> [Source data]
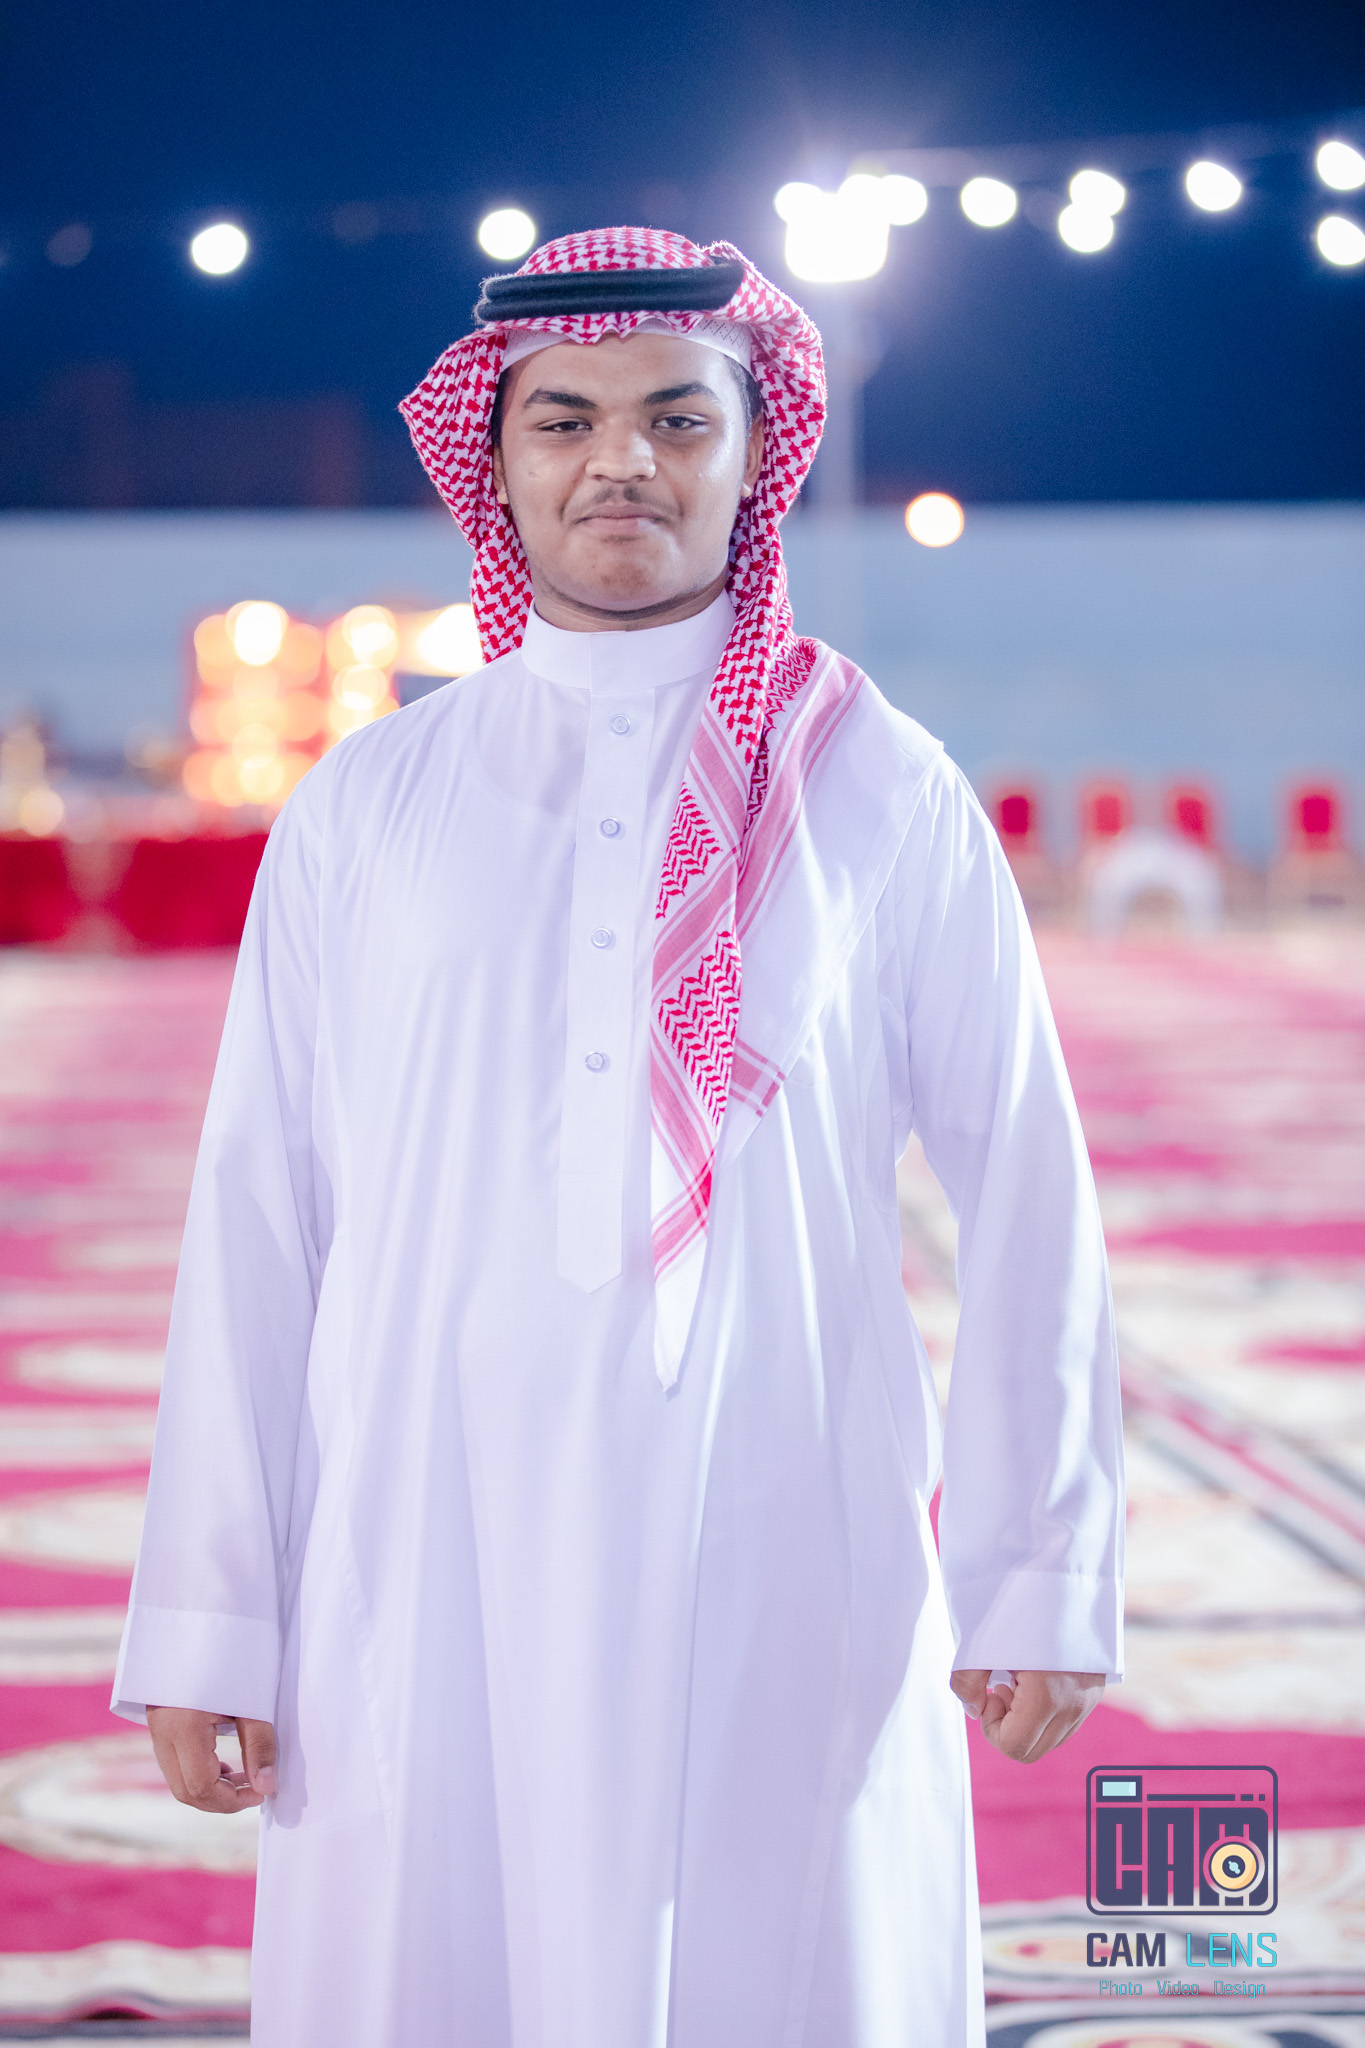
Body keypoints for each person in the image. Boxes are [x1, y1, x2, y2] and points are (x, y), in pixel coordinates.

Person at [114, 228, 1123, 2048]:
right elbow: (263, 1216)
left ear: (756, 452)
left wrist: (1036, 1560)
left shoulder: (875, 785)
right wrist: (212, 1612)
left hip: (781, 1522)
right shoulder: (370, 802)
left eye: (676, 418)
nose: (620, 463)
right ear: (493, 465)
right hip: (419, 1537)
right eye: (563, 421)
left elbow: (1024, 1179)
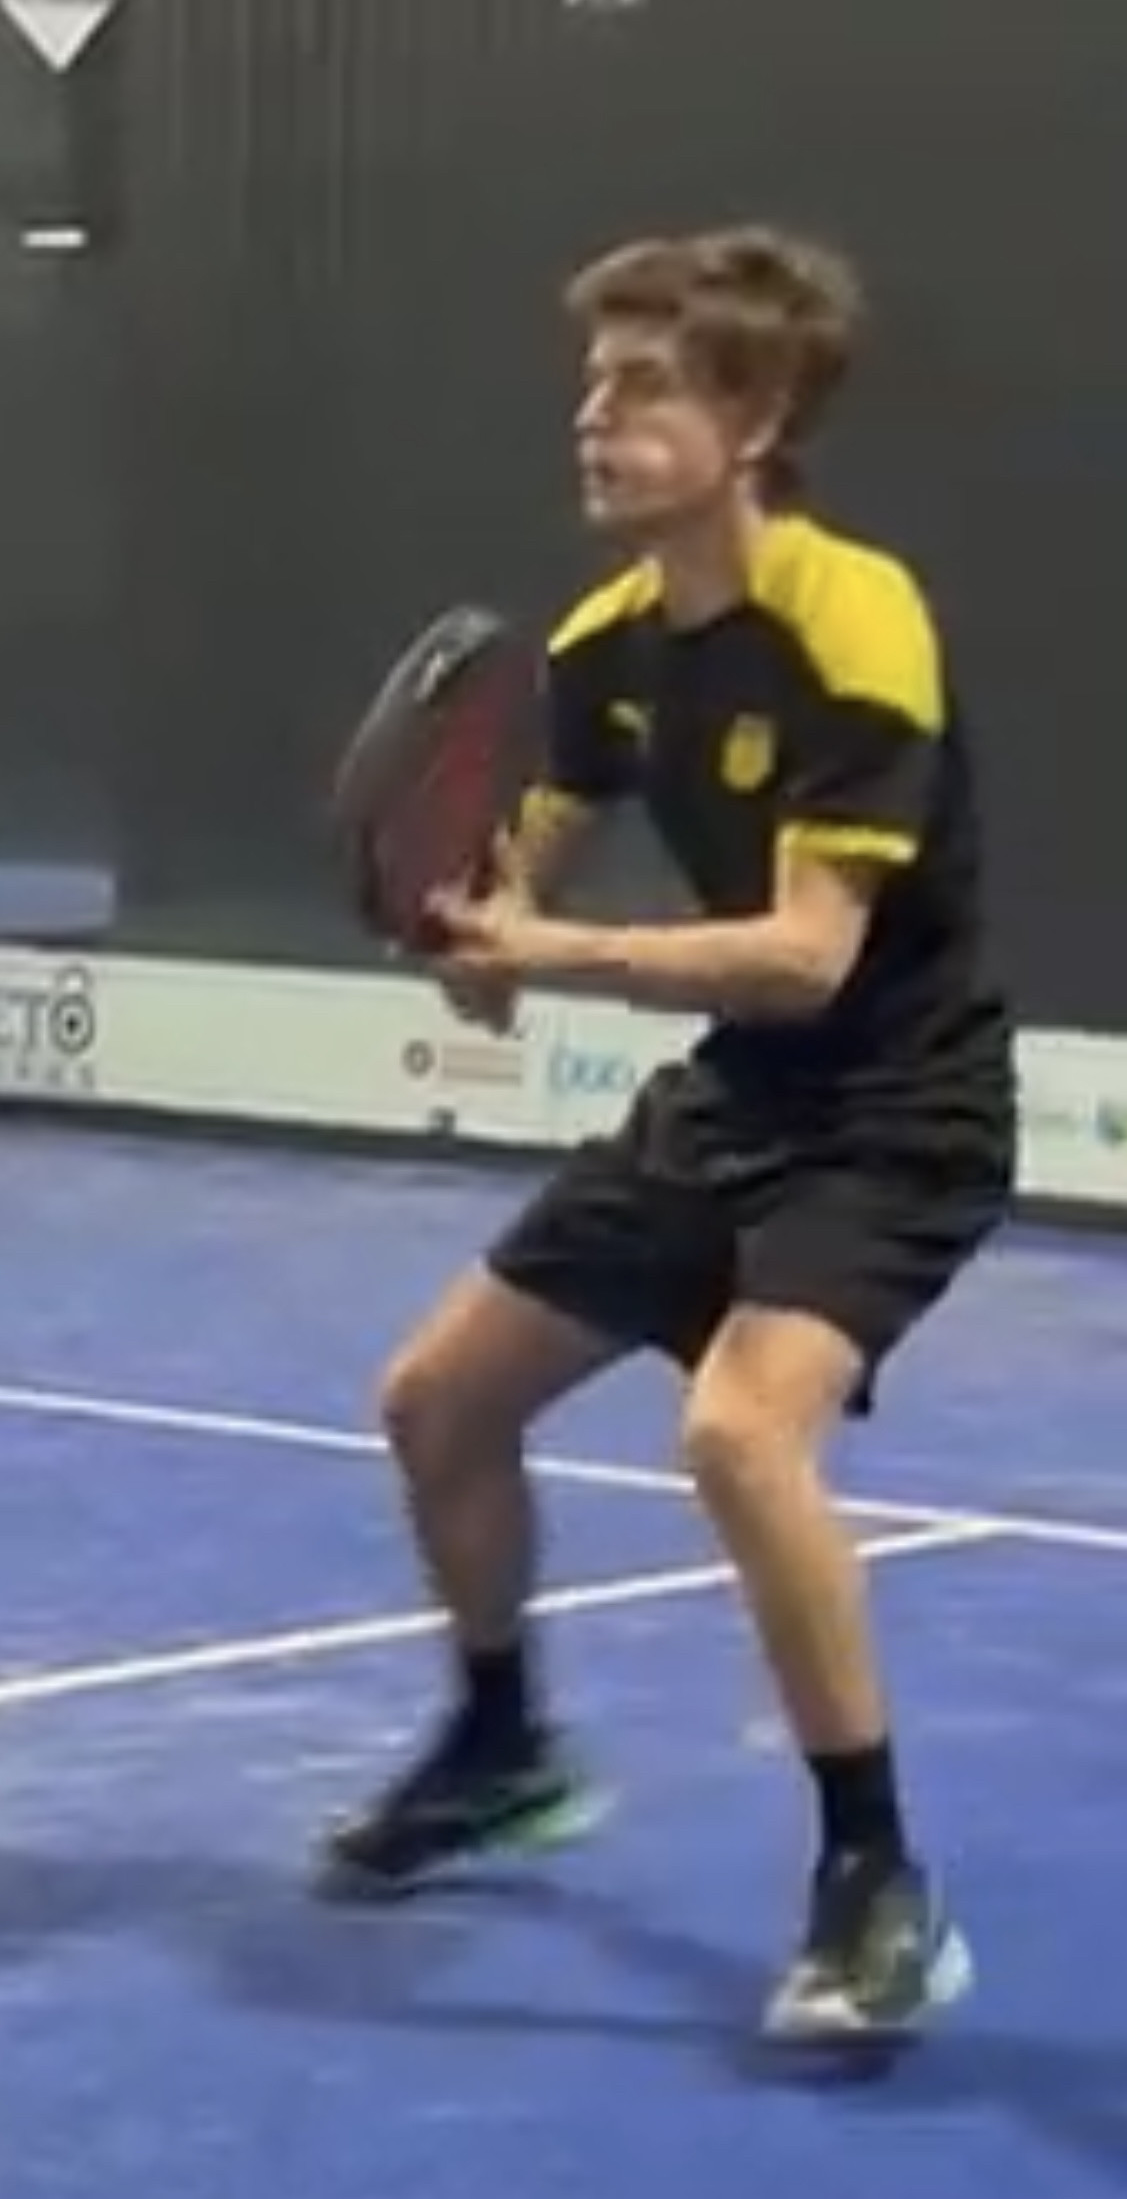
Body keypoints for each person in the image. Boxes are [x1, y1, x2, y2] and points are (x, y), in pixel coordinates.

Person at [320, 226, 1016, 2038]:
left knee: (738, 1432)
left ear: (757, 416)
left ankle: (875, 1884)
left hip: (900, 1110)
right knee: (436, 1404)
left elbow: (807, 953)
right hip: (736, 1099)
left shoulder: (852, 617)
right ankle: (501, 1745)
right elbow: (517, 892)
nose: (594, 416)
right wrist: (471, 941)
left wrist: (549, 950)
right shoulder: (604, 647)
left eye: (642, 387)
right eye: (591, 382)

> [Your goal]
Give back the data verbatim. The pictures are not part of the copy.

> [Response]
Body keypoints for each person in the image. Boxes are [x1, y1, x2, y2] and points are (x, y), in pixel coordinates.

Person at [114, 228, 1123, 2048]:
right elbow: (263, 1216)
left ear: (756, 452)
left wrist: (1036, 1560)
left shoulder: (875, 785)
right wrist: (212, 1612)
left hip: (781, 1522)
right shoulder: (370, 802)
left eye: (676, 418)
nose: (620, 463)
right ear: (493, 465)
right hip: (419, 1537)
right eye: (563, 421)
left elbow: (1024, 1179)
Body keypoints for each person in the image. Boxes are [x1, y1, x2, y2] and points are (x, y), in pixel coordinates.

Person at [320, 226, 1016, 2038]:
left knee: (738, 1432)
left ear: (757, 416)
left ankle: (875, 1884)
left hip: (900, 1110)
right knee: (436, 1404)
left elbow: (807, 953)
right hip: (736, 1099)
left shoulder: (852, 617)
right ankle: (501, 1745)
right elbow: (517, 892)
nose: (594, 416)
right wrist: (471, 941)
left wrist: (549, 950)
right shoulder: (604, 647)
left eye: (642, 387)
right eye: (591, 382)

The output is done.